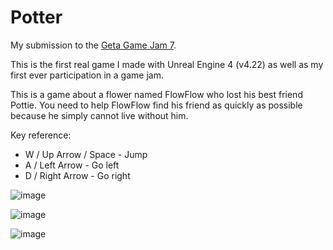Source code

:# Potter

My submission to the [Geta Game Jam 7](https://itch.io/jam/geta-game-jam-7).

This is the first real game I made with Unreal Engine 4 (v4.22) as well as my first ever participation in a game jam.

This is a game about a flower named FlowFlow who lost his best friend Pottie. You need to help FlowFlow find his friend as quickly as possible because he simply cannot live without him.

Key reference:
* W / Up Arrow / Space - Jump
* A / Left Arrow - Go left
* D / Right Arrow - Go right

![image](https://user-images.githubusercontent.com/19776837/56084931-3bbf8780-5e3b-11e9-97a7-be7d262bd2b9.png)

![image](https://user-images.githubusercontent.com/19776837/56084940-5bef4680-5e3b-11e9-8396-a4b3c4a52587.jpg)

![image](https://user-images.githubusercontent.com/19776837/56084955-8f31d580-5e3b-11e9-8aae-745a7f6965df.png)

──────────────────────────────

* Required work *
Set down every record word for word and leave out the pictures.

* Solution for this task *
Source code

:# Potter

My submission to the [Geta Game Jam 7](https://itch.io/jam/geta-game-jam-7).

This is the first real game I made with Unreal Engine 4 (v4.22) as well as my first ever participation in a game jam.

This is a game about a flower named FlowFlow who lost his best friend Pottie. You need to help FlowFlow find his friend as quickly as possible because he simply cannot live without him.

Key reference:
* W / Up Arrow / Space - Jump
* A / Left Arrow - Go left
* D / Right Arrow - Go right

![image](https://user-images.githubusercontent.com/19776837/56084931-3bbf8780-5e3b-11e9-97a7-be7d262bd2b9.png)

![image](https://user-images.githubusercontent.com/19776837/56084940-5bef4680-5e3b-11e9-8396-a4b3c4a52587.jpg)

![image](https://user-images.githubusercontent.com/19776837/56084955-8f31d580-5e3b-11e9-8aae-745a7f6965df.png)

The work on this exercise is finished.